TEXT PASSAGE
◇ ◇ ◇ ◇ ◇ ◇ ◇

Is every point of every open set $E \subset R^2 $ a limit point of E?(Proof-verification)

Question

NOTE: There are some other similar questions, but I got a negative answer to this question from my proof. Please find out the errors in my reasoning.

$\mathbf {Claim:}$ Is every point of every open set $E \subset R^2$ a limit point of E? Answer the same question for closed sets in $E \subset R^2$

From "Baby Rudin"

$\mathbf {Proof:}$ $\emptyset$ is both open and closed in every topological space. $R^2$ is a metric space, which is a kind of topological space, so $\emptyset$ is both open and closed in it. $\emptyset$ has no limit point because its neighborhood has no other point to include, so we can get a negative answer to both questions.

If possible, please have a look at the two questions that I got while reading the answer to this similiar question: Proof that every point of every open set E⊂ℝ^2 is a limit point of E?⊂ℝ2-is-a-limit-point-of-e

1. "$q_s=(x_1+s,x_2)$" should be $q_s=(x_1+s,y_1)$, right?
2. I still don't understand why there should be $\epsilon$. Why can't r complete the proof?

I don't have the right to comment on the original post led by the above link, so I ask the two questions here. Finally, I find this forum very active, responsive and helpful, but not quite friendly to newcomers.

Answer 1

Every k is A $\iff $ there is no k that is not A.

So every point of the empty set is a pink alligator that eats square circles... because the empty set does not have any points that are not pink alligators that eat square circles... because the empty has no points at all so none of them can avoid being a pink alligator that eat square circles.

To the statement is true for the empty set. Every point in $\emptyset$ has property $X$ because there are no points in $\emptyset$ that don't have property $X$.

Every point is a limit point. And every point is not a limit point. And every point is green. And every point is not green. This is because there are zero points all "all of zero" is .... zero. And zero of the points are limit points. So all points are limit points because zero is all the points there are and zero are limit points.

◇ ◇ ◇ ◇ ◇ ◇ ◇

RECORDED INFORMATION
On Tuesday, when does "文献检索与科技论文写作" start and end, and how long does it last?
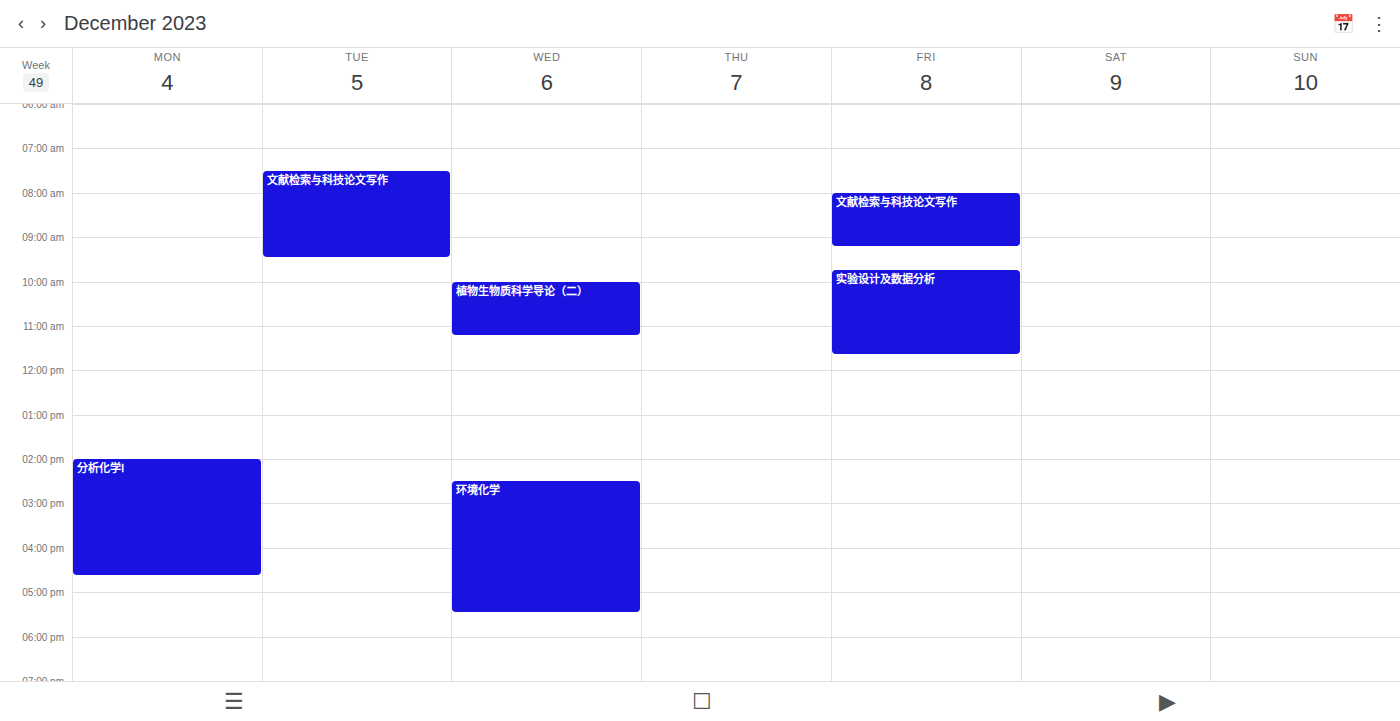
7:30 AM to 9:30 AM, 2 hoursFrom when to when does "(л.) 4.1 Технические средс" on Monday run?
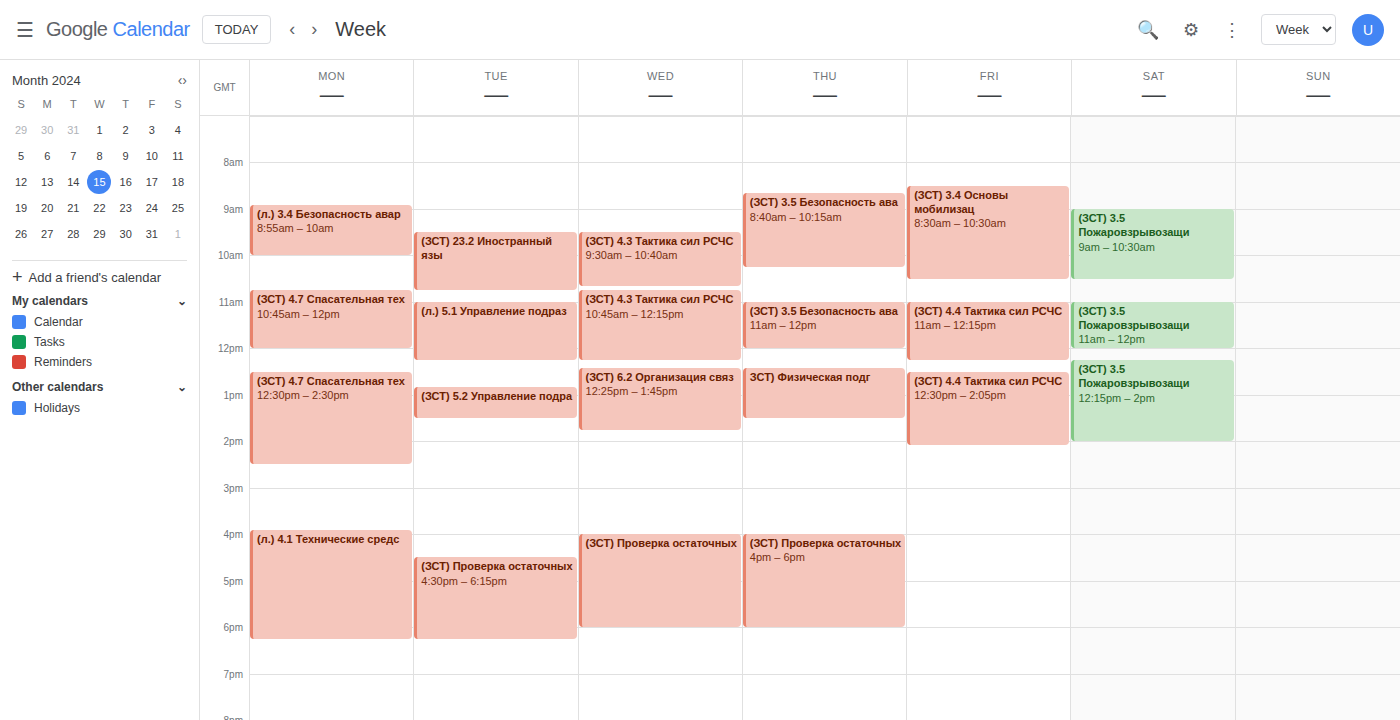
3:55 PM to 6:15 PMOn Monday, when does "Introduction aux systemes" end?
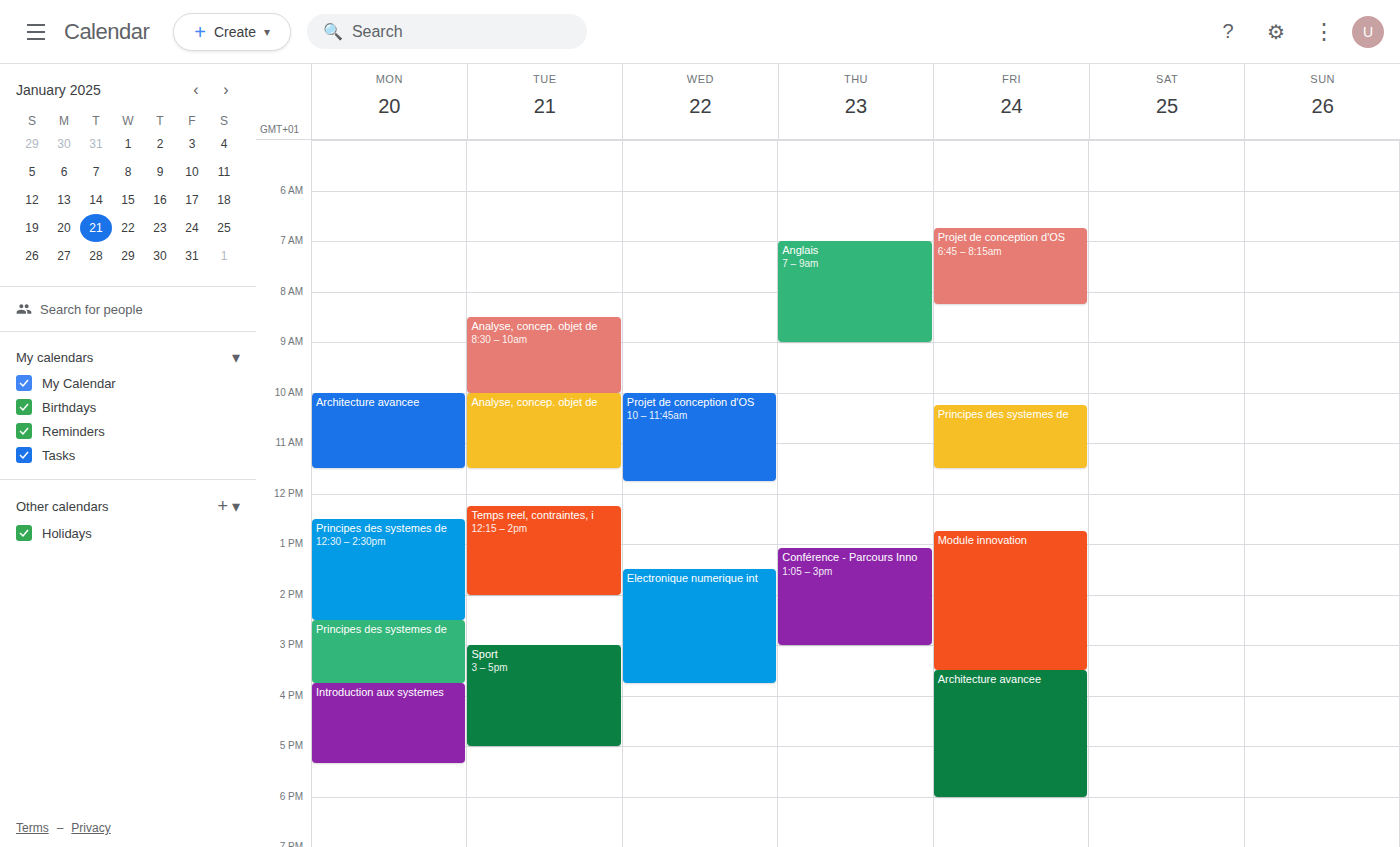
5:20 PMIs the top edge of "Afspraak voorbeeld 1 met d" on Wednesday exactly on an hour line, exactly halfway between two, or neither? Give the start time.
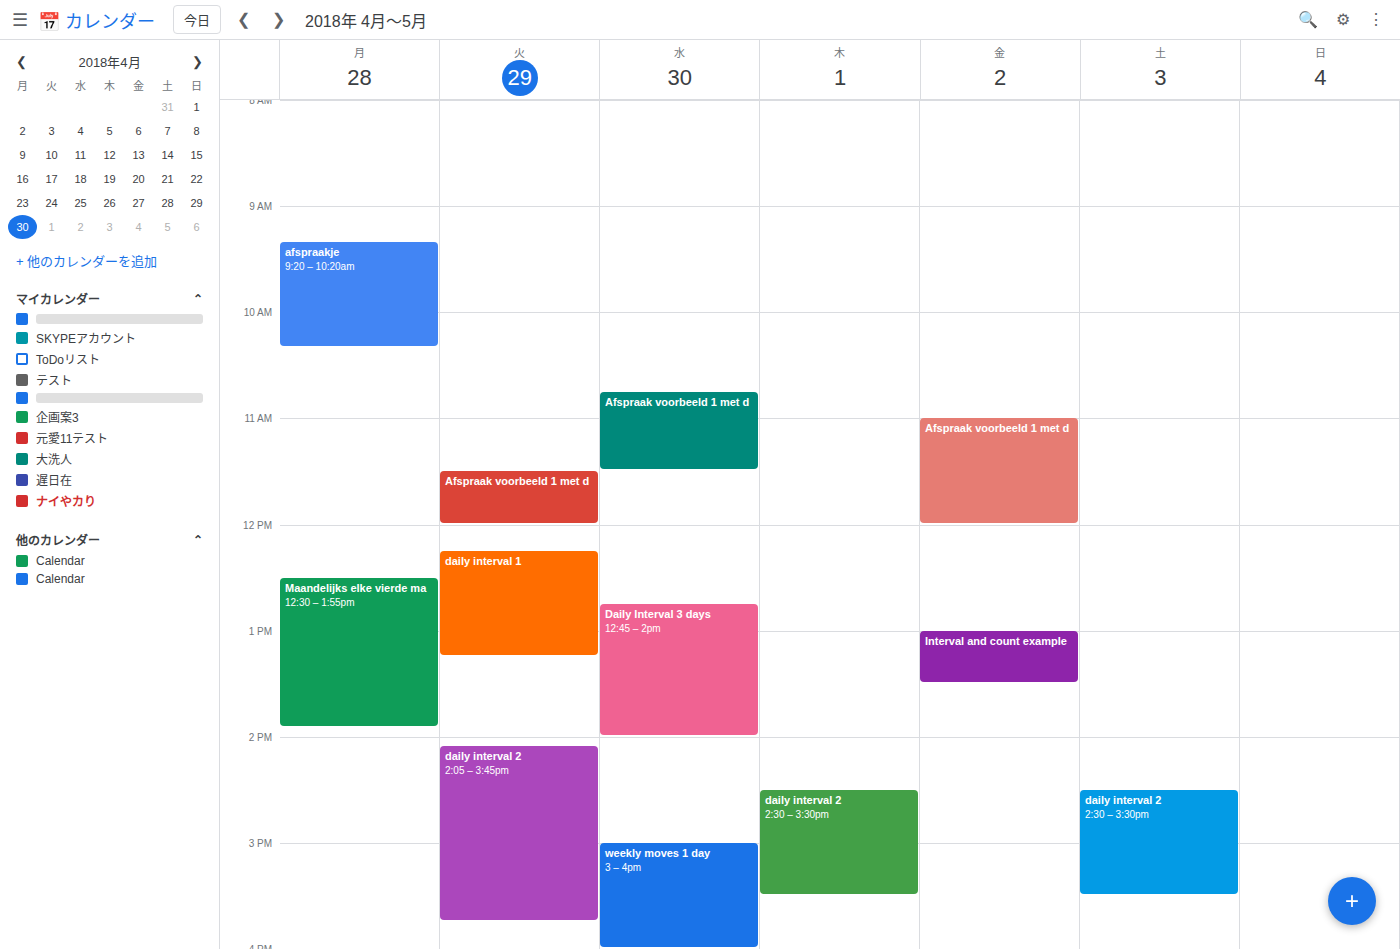
10:45 AM -- neither: three quarters of the way from the 10 AM line to the 11 AM line.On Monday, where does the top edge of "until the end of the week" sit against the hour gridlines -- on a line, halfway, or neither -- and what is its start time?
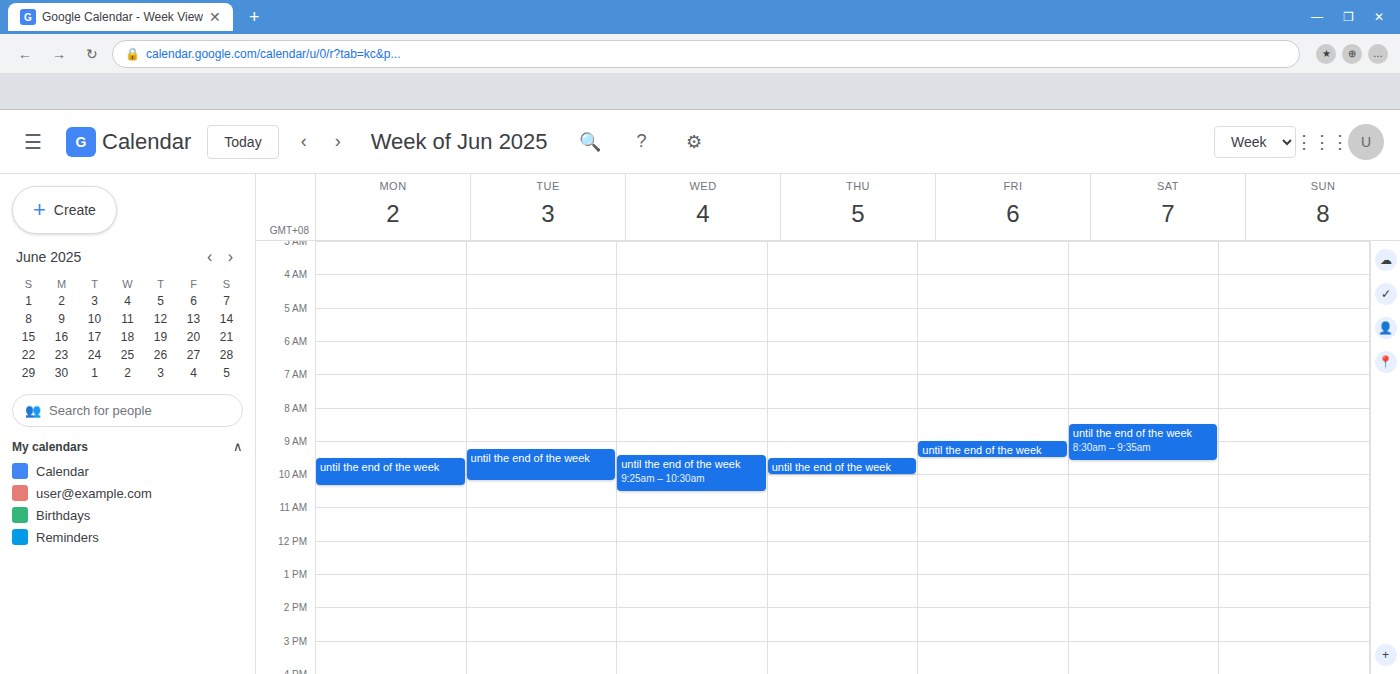
9:30 AM -- halfway between the 9 AM and 10 AM lines.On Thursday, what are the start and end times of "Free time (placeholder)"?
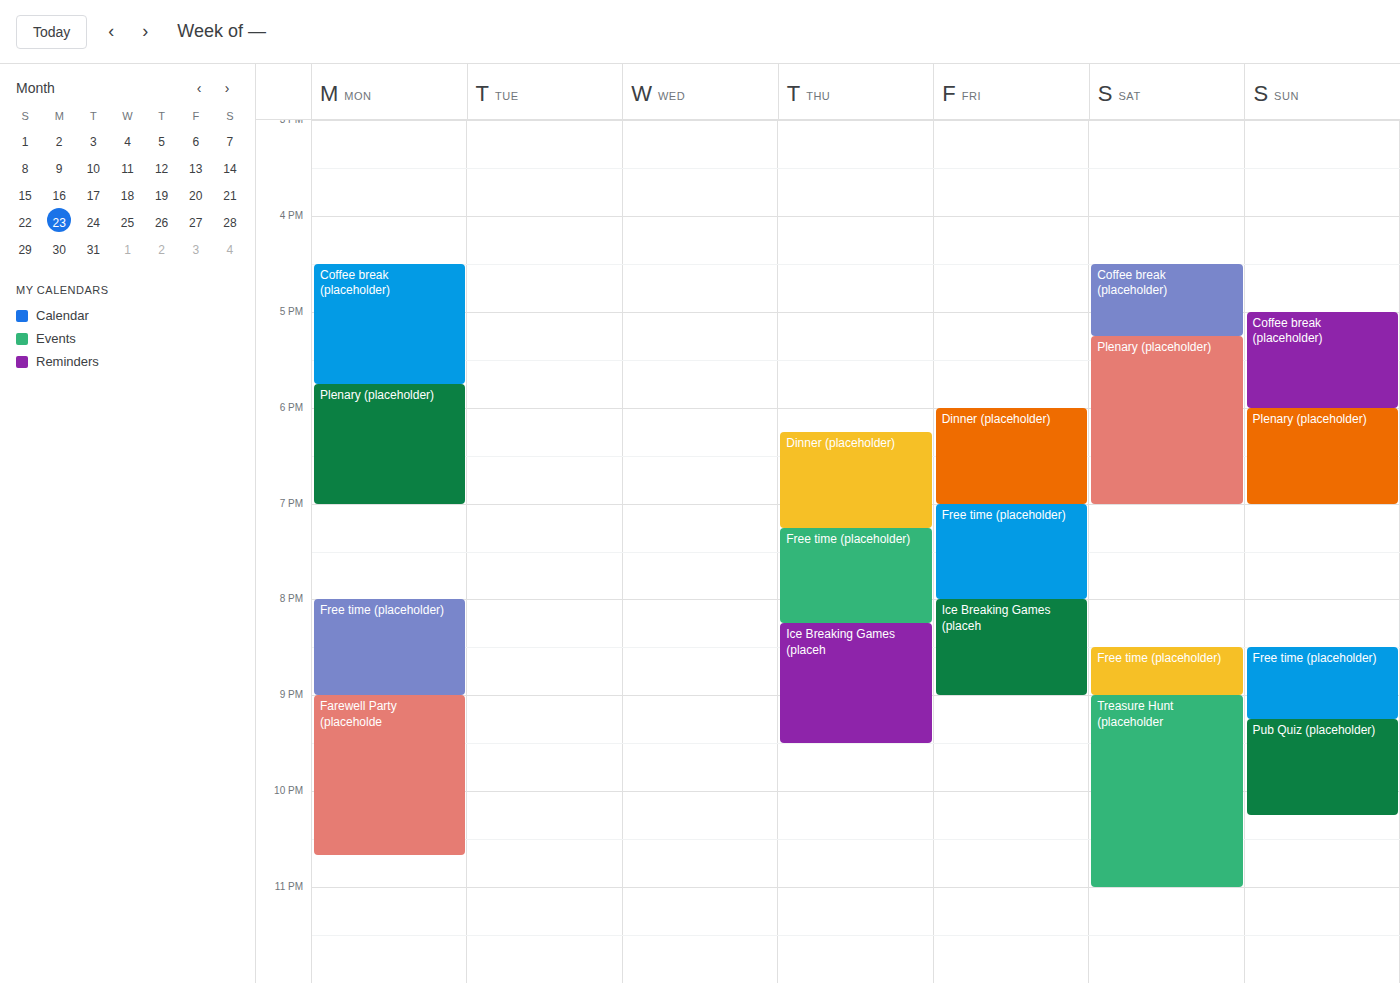
7:15 PM to 8:15 PM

◇ ◇ ◇ ◇ ◇ ◇ ◇

WRITTEN EXERCISE A
Translate this sentence from the forum thread on open sets and limit points into Spanish: "Finally, I find this forum very active, responsive and helpful, but not quite friendly to newcomers."
WRITTEN EXERCISE B
Using the forum thread on open sets and limit points, decide whether each statement agrees with it. Give yes or no for each, with the deciding words of the thread quoted exactly. (i) The asker took the question from "Baby Rudin". (ii) The asker could comment on the original post behind the link. (iii) The answer holds that every point of the empty set is a limit point.
WRITTEN EXERCISE C
Carry on the forum thread on open sets and limit points, starting after its last sentence.

TASK RESPONSE A
Por último, este foro me parece muy activo, receptivo y útil, pero no muy acogedor con los recién llegados.

TASK RESPONSE B
(i) Yes: "From "Baby Rudin""
(ii) No: "I don't have the right to comment on the original post led by the above link"
(iii) Yes: "Every point is a limit point."

TASK RESPONSE C
So that is not a counter example.

1) Yes, that was a typo.

2)Because $r$ defines one neighborhood. We must prove this is true for all neighborhoods.

Answer 2

For the open set part, you are asked to show whether the following statement is correct:

Let $E$ be an open set in $\mathbb{R}^2$. If $p\in E$, then $p$ is a limit point of $E$.

Your counterexample by letting $E=\emptyset$ is not correct. Because by definition, empty set contains no element, which means you can't select element from it, hence the if part of the above statement is false. Then for the statement $P\rightarrow Q$, if $P$ is false, no matter whether $Q$ is true or false, we say $P\rightarrow Q$ is true. Therefore, for $E=\emptyset$, we know the statement is true.

For the proof in your link:

1. Yes. $q_s=(x_1+s,y_1)$.

2. We are asked to show $p$ is a limit point of $E$, which means for any $\epsilon>0$, we need to find a $q_\epsilon\in E\cap B(p,\epsilon)\setminus\{p\}$.

Answer 3

You can do this more easily by noting that $\mathbb R^2$ has no isolated points. A point $p$ in a space $X$ is isolated iff $\{p\}$ is open.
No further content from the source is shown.